After that? According to his coach, West is about to realize a dream the pitcher feared had been taken from him two years ago.
"I don't expect him to be back, and he'll be drafted in the first 10 rounds. That would be my guess," Huskies coach Lindsay Meggs says of Major League Baseball's amateur draft next month.
"He's just become such a strike thrower, really with three pitches."
That would be his low-90s fastball that is more potently precise than it is overpowering, a strategic changeup and a slider that he perfected while a Crab among those retros in Humboldt last summer.
Huskies assistant coach Dave Dangler began showing West a different grip and wrist action on the slider. By end of the summer he was getting the tricky sideways action at near-fastball velocity, fooling hitters throughout that Far West League.
West, who threw a two-hitter to win the Washington Class 4A title as a senior at Snohomish High School, says he now throws 25-30 sliders a game, along with 10 or so changeups.
"Especially having the year I did last year, it was kind of rough," West says. "Once I got my confidence back it was, `Hey, I can pitch again. I can do this.' Everything just kind of cruised from there."
Asked about possibly being mere weeks from getting drafted, West bashfully looked around the empty entryway of UW's shiny, new Wayne Gittinger Baseball Building.
"I mean, I hope I have myself in a good spot," he said, adding he is hearing "a little bit" about getting selected. "But if things don't go my way I'll have one more year and I'll be back and play and have another year of Husky baseball - and hopefully start my graduate program."
See, West has command of far more than the strike zone.
He is just eight elective credits shorts of his degree in history, having completed all his required courses. His Plan B if the pros don't come calling is to return to take the Graduate Record Examination (GRE) this summer, graduate in the fall, and then apply at UW for graduate school for international relations. Then he would pitch a redshirt senior season in Meggs' rising program.
West would love to become an FBI or CIA agent.

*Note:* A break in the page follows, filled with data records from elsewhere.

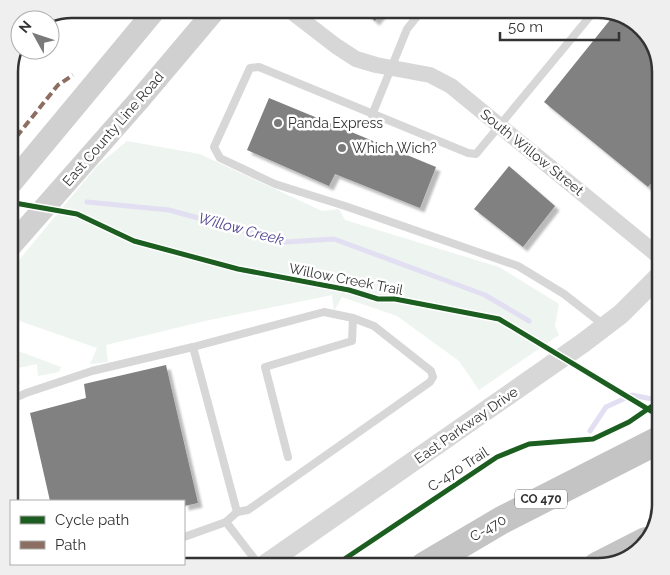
<svg xmlns="http://www.w3.org/2000/svg" width="670" height="575" font-family="Raleway,sans-serif">
<style>
.green{fill:#eef4ef}
.lines{fill:none;stroke-linecap:round;stroke-linejoin:round}
.stream{stroke:#e2dff2;stroke-width:5}
.building{fill:#818181;filter:url(#shadow)}
.service{stroke:#d7d7d7;stroke-width:8}
.minor{stroke:#d7d7d7;stroke-width:16}
.tertiary{stroke:#d7d7d7;stroke-width:20}
.secondary{stroke:#d0d0d0;stroke-width:22}
.motorway{stroke:#c4c4c4;stroke-width:28}
.quiet{stroke:#8d6e63;stroke-width:4;stroke-dasharray:8 4;stroke-linecap:butt}
.cycleway-casing{stroke:#fff;stroke-width:8}
.cycleway{stroke:#1b5e20;stroke-width:5}
.poi-dot{fill:#7a7a7a;stroke:#fff;stroke-width:2}
.labels{text-anchor:middle;dominant-baseline:central;stroke-width:5;stroke-linejoin:round;paint-order:stroke}
.shield{fill:#fff;stroke:#707070;stroke-width:1}
.shield-label{font-size:12px;font-weight:bold;fill:#333}
.poi-label{font-size:14px;fill:#333;stroke:#fff;text-anchor:start}
.street-label{font-size:14px;fill:#333;stroke:#fff}
.water-label{font-size:15px;font-style:italic;fill:#524591;stroke:#fff}
.rim{fill:none;stroke:#333;stroke-width:2.5}
</style>
<defs>
<filter id="shadow"><feDropShadow dx="4.5" dy="4.5" stdDeviation="1" flood-color="#0004"/></filter>
</defs>
<rect width="100%" height="100%" fill="#fff"/>
<g class="green">
<path d="M127 141 200 154 322 211 339 209 345 220 499 267 559 304 555 326 559 335 479 390 459 361 397 316 342 297 334 311 332 295 205 321 106 345 108 362 90 364 97 348 14 319 9 326V272L97 166Z"/>
<path d="M13 349 61 367 59 372 38 376 37 364 18 368 20 383 9 388V376L20 362 9 354Z"/>
</g>
<g class="lines">
<g class="stream">
<path d="M87 202 169 210 286 242 334 239 485 295 529 321"/>
<path d="M590 431 606 407 632 395 652 399"/>
</g>
</g>
<g class="building">
<path d="M361 9H385L375 21Z"/>
<path d="M614 15 643 27 661 72V171L648 187 544 102Z"/>
<path d="M269 98 436 167 420 208 335 174 329 186 247 150Z"/>
<path d="M509 166 555 206 523 247 474 209Z"/>
<path d="M166 365 198 503 184 506V501H50L30 413 86 398 84 384Z"/>
</g>
<g class="lines">
<g class="service">
<path d="M596 9 476 154 468 153 259 67 250 68 214 147 220 158 275 184 345 206 518 266 564 294 605 326"/>
<path d="M372 115 407 29 423 9"/>
<path d="M193 347 237 512 226 522"/>
<path d="M9 401 26 393 92 371 193 347 324 312 353 318 374 326 431 371 433 377 430 382 248 510 237 512"/>
<path d="M288 457 265 367 352 341 353 318"/>
<path d="M184 537 226 522 260 566"/>
<path d="M118 564 119 566"/>
<path d="M143 564 144 566"/>
<path d="M69 565 80 564"/>
</g>
<path class="minor" d="M288 9 336 46 356 59 376 65 430 75 451 86 661 258"/>
<path class="tertiary" d="M263 566 583 343 621 314 661 274"/>
<g class="secondary">
<path d="M9 186 156 9"/>
<path d="M9 248 140 99 216 9"/>
</g>
<g class="motorway">
<path d="M424 566 502 520 661 439"/>
<path d="M597 566 646 541"/>
</g>
<path class="quiet" d="M9 146 58 85 73 75"/>
<defs>
<g id="cycleway">
<path d="M9 202 77 214 134 241 238 269 349 290 378 299H395L499 319 661 417"/>
<path d="M334 566 497 457 529 444 593 439 629 422 661 400"/>
</g>
</defs>
<use href="#cycleway" class="cycleway-casing"/>
<use href="#cycleway" class="cycleway"/>
</g>
<g class="poi-dot">
<circle cx="278" cy="123" r="5"/>
<circle cx="342" cy="148" r="5"/>
</g>
<g class="labels">
<rect class="shield" x="515" y="489.5" width="52" height="19" rx="4"/>
<g class="shield-label">
<text x="541" y="499">CO 470</text>
</g>
<g class="poi-label">
<text x="288" y="123">Panda Express</text>
<text x="352" y="148">Which Wich?</text>
</g>
<g class="street-label">
<text transform="translate(113 129) rotate(-49)">East County Line Road</text>
<text transform="translate(532 152) rotate(39)">South Willow Street</text>
<text transform="translate(346 279) rotate(11)">Willow Creek Trail</text>
<text transform="translate(466 425) rotate(-35)">East Parkway Drive</text>
<text transform="translate(458 469) rotate(-33)">C-470 Trail</text>
<text transform="translate(488 528) rotate(-30)">C-470</text>
</g>
<g class="water-label">
<text transform="translate(241 229) rotate(15)">Willow Creek</text>
</g>
</g>
<path d="M0 0H670V575H0ZM72 18H598A54 54 0 0 1 652 72V504A54 54 0 0 1 598 558H72A54 54 0 0 1 18 504V72A54 54 0 0 1 72 18Z" fill="#efefef" fill-rule="evenodd"/>
<path class="rim" d="M72 18H598A54 54 0 0 1 652 72V504A54 54 0 0 1 598 558H72A54 54 0 0 1 18 504V72A54 54 0 0 1 72 18Z"/>
<rect x="10" y="500" width="175" height="65" fill="#ffffff" stroke="#adadad"/>
<rect x="20" y="516" width="25" height="8" fill="#1b5e20" stroke="#adadad"/>
<text x="55" y="525" font-size="15" fill="#333333">Cycle path</text>
<rect x="20" y="541" width="25" height="8" fill="#8d6e63" stroke="#adadad"/>
<text x="55" y="550" font-size="15" fill="#333333">Path</text>
<g transform="translate(35 35) rotate(310)"><circle r="24" fill="#ffffff" stroke="#adadad"/>
<path d="M0-4L9 19L0 12L-9 19Z" fill="#7a7a7a"/>
<text y="-8" font-size="14" font-weight="bold" text-anchor="middle" fill="#333333">N</text>
</g>
<path d="M500 32v8h119v-8" fill="none" stroke="#333333" stroke-width="2.5"/>
<text x="508" y="32" font-size="15" fill="#333333" stroke="#ffffff" stroke-width="4" paint-order="stroke">50 m</text>
</svg>
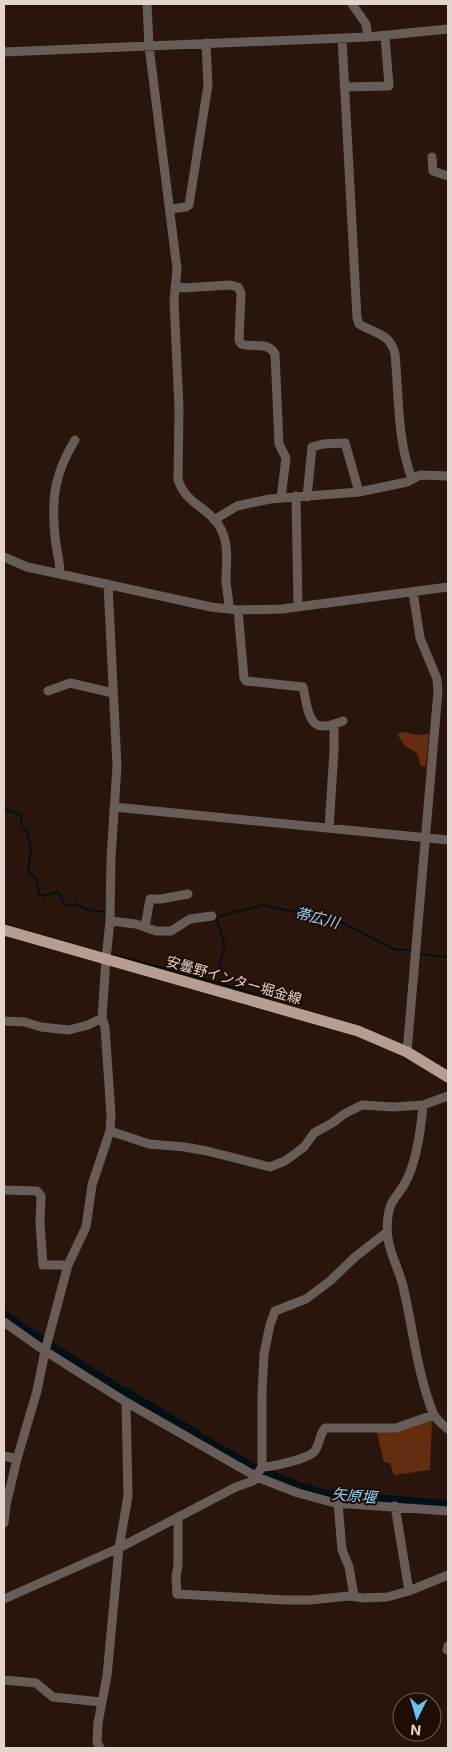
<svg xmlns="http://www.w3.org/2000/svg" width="452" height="1752" viewBox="0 0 452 1752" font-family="Inter,'Noto Sans JP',sans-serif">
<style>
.green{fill:#642d10}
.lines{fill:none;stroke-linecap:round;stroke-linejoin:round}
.stream{stroke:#030f16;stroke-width:2}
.canal{stroke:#030f16;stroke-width:8}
.minor{stroke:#675c57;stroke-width:9}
.major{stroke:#b69e93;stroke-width:11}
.labels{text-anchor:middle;stroke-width:4;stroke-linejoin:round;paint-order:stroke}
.street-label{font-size:14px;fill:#e3d4ce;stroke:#1f0c04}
.water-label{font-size:15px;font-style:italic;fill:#91d9ff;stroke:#1f0c04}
</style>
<rect width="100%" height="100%" fill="#29150b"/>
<path class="green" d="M404 732 418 735 429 734 426 767 421 766 417 753 405 746 397 734Z
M432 1419 430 1470 394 1475 390 1463 384 1462 376 1430Z"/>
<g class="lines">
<path class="stream" d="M4 808 21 815 22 827 28 833 31 849 28 871 37 880 39 894 43 896 56 892 60 894 64 905 69 906 76 904 88 910 105 912 106 914
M110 952 111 954 214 982 225 945 216 917 263 905 341 922 396 950H414
M421 954 448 957
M214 982 269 998"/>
<path class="canal" d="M4 1314 45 1342
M51 1346 118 1388
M123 1390 197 1434
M202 1438 216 1446
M221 1449 255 1468
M263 1471 296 1485 325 1494 448 1504"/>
<path class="minor" d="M147 4 149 46 177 269 174 301 179 408 178 480C186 502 200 504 214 519 231 538 226 559 226 582 227 591 229 600 229 609
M352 4 366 24 368 37
M342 38 357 318 359 324C375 334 390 333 395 354 399 395 397 440 412 479
M4 52 368 37 448 29
M344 87 389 86 385 36
M432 157 433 171 448 176
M170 209 186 207 189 205 208 85 206 43
M175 286 184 288 230 285 238 287 241 293 239 340 241 344C253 348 268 341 275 354L279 444 286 458 281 498
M296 496 298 606
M307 497 312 447 323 444 345 443 359 492
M214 520 237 506 270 499 359 492 407 482 420 475 448 476
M4 557 27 567 60 574 211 607 238 610 282 609 448 587
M60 574C60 561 56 549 55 536 51 497 55 473 75 440
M238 610 244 678 246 681 303 687C306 698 307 727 323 726 330 726 337 723 343 721
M48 691 70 683 113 693
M114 807 448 840
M329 828 334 751V724
M110 921 136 924 156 931H171L190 919 212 916
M145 927 150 899H161L188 894
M4 1021 25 1022 41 1027 69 1030 88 1025 102 1018
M407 1052 438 691 437 679 420 638 413 592
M423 1105C421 1128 417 1162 405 1183 398 1196 390 1200 388 1216 384 1247 396 1259 403 1286 413 1328 417 1373 433 1413 435 1419 443 1425 448 1429
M110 1131 149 1144 185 1147 207 1151 270 1167 285 1161 304 1147 314 1133 334 1122 344 1114 362 1105 393 1107 423 1105 448 1096
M4 1190 37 1191 41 1196 40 1223 43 1265H68
M4 1322 45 1351 126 1402 257 1477 298 1493 335 1503 448 1511
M4 1456 17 1459
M262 1467C272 1467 307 1459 314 1452 320 1445 319 1435 325 1428H396L433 1415
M338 1503 342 1550 349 1567 354 1596
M395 1506 409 1591
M178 1517V1565L176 1577 177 1594 286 1600H310L349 1596 364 1598 387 1597 409 1591 448 1575
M4 1523 6 1505 17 1459 37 1391 45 1351 68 1265 86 1227 92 1185 110 1131 111 1115 105 1027 102 1018 106 959 110 921 111 858 117 766 108 584
M4 1599 119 1548 236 1487 253 1481 262 1467V1393L264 1354 270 1325 275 1311 306 1299 330 1281 355 1257 387 1232
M447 1650 448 1646
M4 1680 36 1683 53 1697 101 1702
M100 1748 97 1742 98 1723 107 1676 119 1548 128 1496 126 1402"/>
<path class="major" d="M4 930 358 1031 407 1052 448 1077"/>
</g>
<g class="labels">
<g class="street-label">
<text transform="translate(234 980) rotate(16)" y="5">安曇野インター堀金線</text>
</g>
<g class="water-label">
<text transform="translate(317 918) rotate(14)" y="5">帯広川</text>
<text transform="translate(354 1496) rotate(5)" y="5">矢原堰</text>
</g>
</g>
<rect width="452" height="1752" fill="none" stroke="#e3d4ce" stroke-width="10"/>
<g transform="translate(417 1717) rotate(185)"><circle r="24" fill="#1f0c04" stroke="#6d5c55"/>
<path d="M0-4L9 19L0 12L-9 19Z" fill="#69c3f1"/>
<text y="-8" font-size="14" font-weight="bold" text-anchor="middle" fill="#e3d4ce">N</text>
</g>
</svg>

"That looks really fun," he says.
For now West and Huskies will settle for benefitting from his growing reputation as a control freak. Hitters come to the plate hacking at West early in the count, knowing he's unlikely to walk them. That's meant a lot of quick outs and low pitch counts deep into games for the right-hander, with a domino effect of Meggs being able to manage his bullpen to his advantage in matchups often while with a lead late in games.
Two weeks ago West shut out USC to begin Washington's series sweep in Los Angeles. That had the Huskies above .500 in the Pac-12 and named as an under-the-radar team capable of noise in the postseason.
Against UCLA last Friday night, 70 of West's 110 pitches were strikes. He threw first-pitch strikes to 18 of the 28 Bruins he faced in eight innings. Dueling out-for-out with UCLA ace Adam Plutko, who was drafted in the sixth round out of high school, West showed off his full portfolio for the half-dozen scouts seated behind home plate at Safeco Field.
He allowed the same number of hits, five, and walked two fewer batters while lasting an inning longer than Plutko. UCLA's only two runs off West in the third came on only one hit, a two-out single. West ended the seventh by picking a Bruin off with a surprisingly quick move to first base for a right-hander.
"I would say Aaron has exceeded my expectations, and that's no disrespect to him," Meggs said. "He's going out there on Friday and faced everybody's No. 1, and at times has not gotten the offense some of our other guys have gotten on Saturdays and Sundays. He's never given in. He's never done anything but compete at the highest level.
"You always assume at some point you are going to see the air go out of the balloon for a guy on one start. But he's just been an absolute gamer every time out. That's a credit, I think, to his experience; he's been around the block a few times.
"He's been working for four years to put himself in this position."
Working from Snohomish to UW to an operating table to Humboldt -- and back -- in fact.